Cabinet approves closure of South Shields School
The verdict came today after South Tyneside Council’s ruling cabinet met to make a final decision on the future of the school, in Nevinson Avenue, South Shields. and it will close in August 2020.
The school had been facing uncertainty after its failure to convert to an academy last year - a move prompted by an “Inadequate” Ofsted report.
Reports prepared for councillors blamed ‘underlying viability issues’ - such as falling pupil numbers and debt - for withdrawing funding at the end of the next academic year.
Coun Moira Smith, cabinet member for children, young people and families told the meeting: “We don’t underestimate how difficult the process has been for the children and their families and the staff at the school.
“The decision is the final stage of the process. If we go ahead, the decision is final and there is no further step.
“It is vitally important we ensure the implementation goes smoothly and every step is in the best interests of the children attending the school.”
In a statement, headteacher Allie Denholm thanked campaigners who fought to keep the school open.
She said: “Forced academisation was a result of the Ofsted report received in October 2017 when the school was undergoing a period of rapid transition and leadership improvements were noted by inspectors.
“Since then we have seen the school go from strength to strength, with our successful monitoring report in May 2018 and our much improved GCSE results last summer.
“It is extremely sad for both our students and staff that, due to current legislation, this is not enough to maintain our school into the future.”
South Shields MP Emma Lewell-Buck, said: “This is an awful day indeed for the children, staff and parents who have worked so hard to save the school.
“I have yet to be provided with sufficient evidence to state unequivocally that it was not possible for the decision-makers to allocate a longer period of time for a potential sponsor to be found, given the brilliant achievements of the students and staff in the past year and the passion of the school leadership to make the school the best it can be.

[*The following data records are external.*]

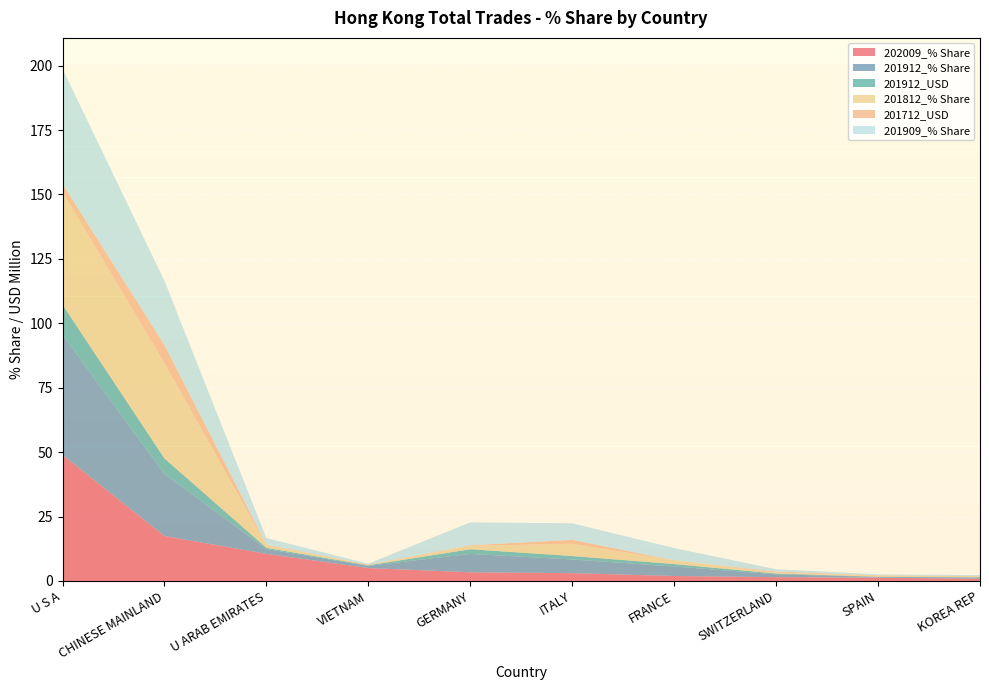

Reading left to right, extract all data points from this chart.

202009_% Share: U S A=48.9	CHINESE MAINLAND=17.5	U ARAB EMIRATES=10.5	VIETNAM=5.0	GERMANY=3.4	ITALY=3.0	FRANCE=1.9	SWITZERLAND=1.5	SPAIN=1.3	KOREA REP=0.9
201912_% Share: U S A=46.6	CHINESE MAINLAND=24.0	U ARAB EMIRATES=1.9	VIETNAM=0.9	GERMANY=7.1	ITALY=5.3	FRANCE=3.7	SWITZERLAND=1.1	SPAIN=0.3	KOREA REP=0.5
201912_USD: U S A=11.7	CHINESE MAINLAND=6.0	U ARAB EMIRATES=0.5	VIETNAM=0.2	GERMANY=1.8	ITALY=1.3	FRANCE=0.9	SWITZERLAND=0.3	SPAIN=0.1	KOREA REP=0.1
201812_% Share: U S A=43.8	CHINESE MAINLAND=36.9	U ARAB EMIRATES=1.1	VIETNAM=0.1	GERMANY=1.4	ITALY=4.7	FRANCE=1.5	SWITZERLAND=0.4	SPAIN=0.5	KOREA REP=0.4
201712_USD: U S A=3.1	CHINESE MAINLAND=7.1	U ARAB EMIRATES=0.2	VIETNAM=0.2	GERMANY=0.2	ITALY=1.5	FRANCE=0.0	SWITZERLAND=0.4	SPAIN=0.1	KOREA REP=0.0
201909_% Share: U S A=44.6	CHINESE MAINLAND=24.9	U ARAB EMIRATES=2.5	VIETNAM=0.3	GERMANY=8.9	ITALY=6.4	FRANCE=4.7	SWITZERLAND=0.9	SPAIN=0.4	KOREA REP=0.4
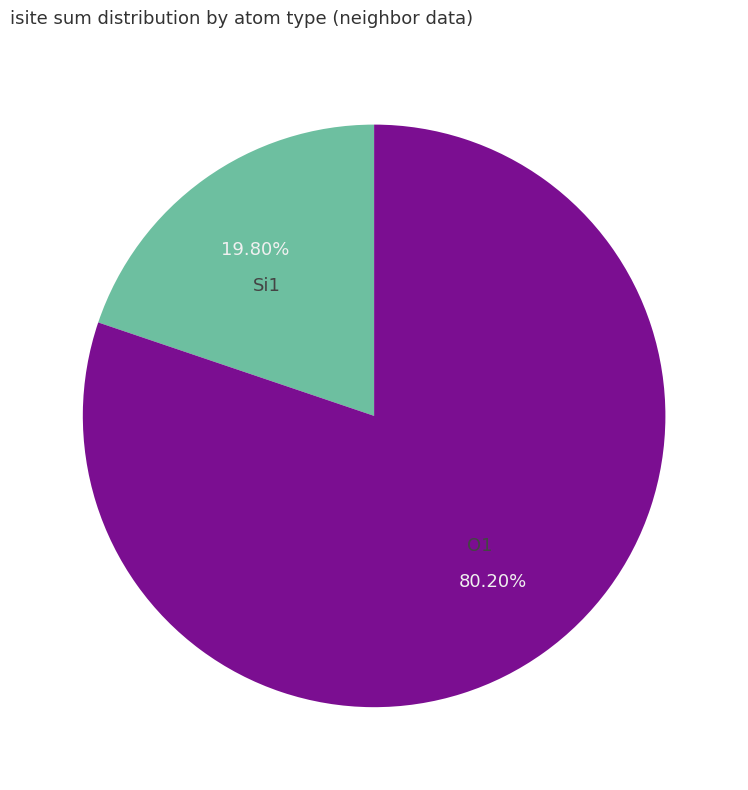

Which has a higher value, O1 or Si1?

O1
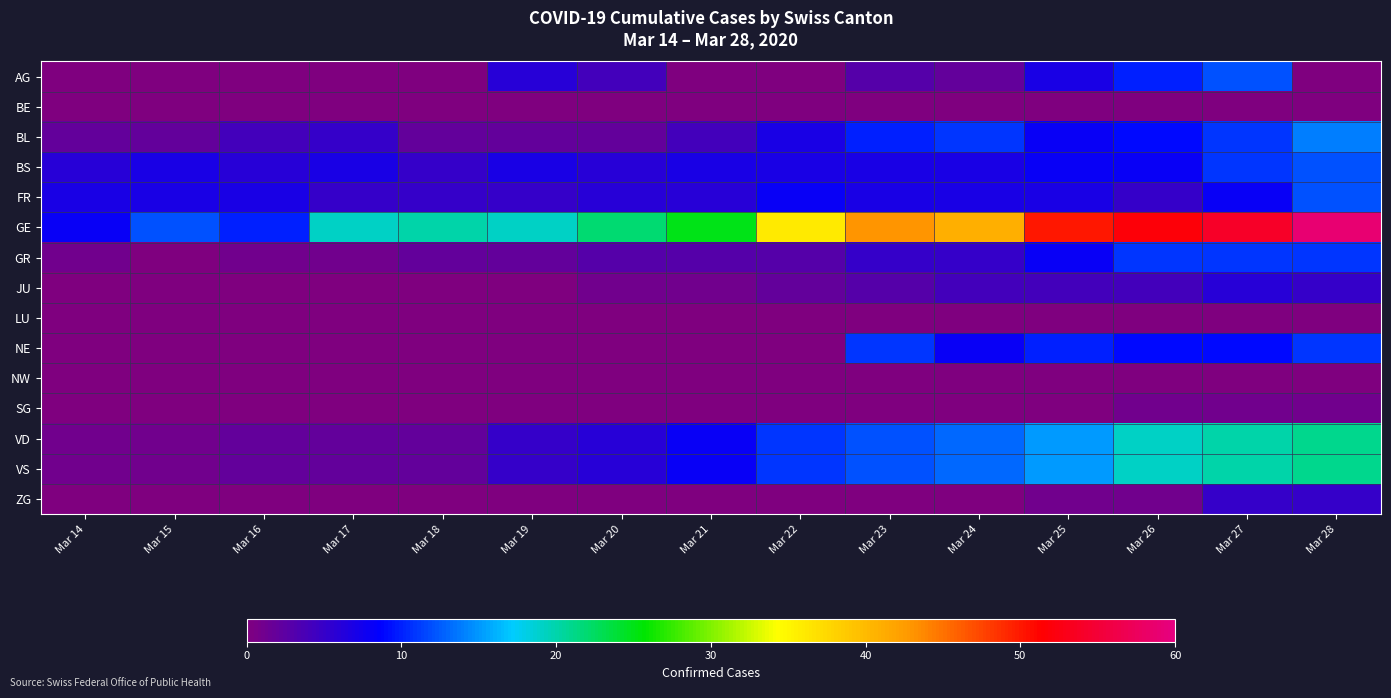

Which has a higher value, Mar 23 or Mar 14?

Mar 23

“Most worryingly, there has been an adversarial air to the dialogue between many concerned parents and the council.
“These parents only want what is best for their children and they have every right to ask questions and to hold the decision-makers and their advisors to account.
“Now that the Council has decided to close this school, we will all be watching to see what the future plans for the site actually are.
“I will continue to support the parents and students being displaced by this closure in any ways I can.”
South Shields School was rated ‘Inadequate’ by schools watchdog Ofsted in 2017 and - because the council cannot legally support a school with that status - attempts were made to convert it to an academy.
A series of issues - including falling pupil numbers and debts attached to the school following a £24m Private Finance Initiative deal - meant it was unable to find a sponsor to make this happen.
In October, South Tyneside Council wrote to Ofsted requesting a new inspection in an attempt to overturn a previous order for the school to become an academy.
But Ofsted’s regional bosses replied they would not alter their current schedule, which has South Shields School slated for it next assessment later this year.
Ex-pupil James Harkus, 18, was prominent in the campaign and was in a packed public gallery to witness the decision.
He said: “It’s a disgrace, These councillors couldn’t even be bothered to talk to us.
“When we’ve asked for help they’ve forwarded our questions to the local Department for Education and said they cannot say anything.”
Following the decision, the school will formally close on August 31, 2020.
All current pupils will complete the current academic year (2018/19).
No Year 7 pupils will join in September 2019, while pupils due to enter Year 10 will be moved to minimise disruption to their GCSE.
Pupils due to enter Year 11 will be allowed to complete the 2019/20 academic year, as will children in Years 8 and 9.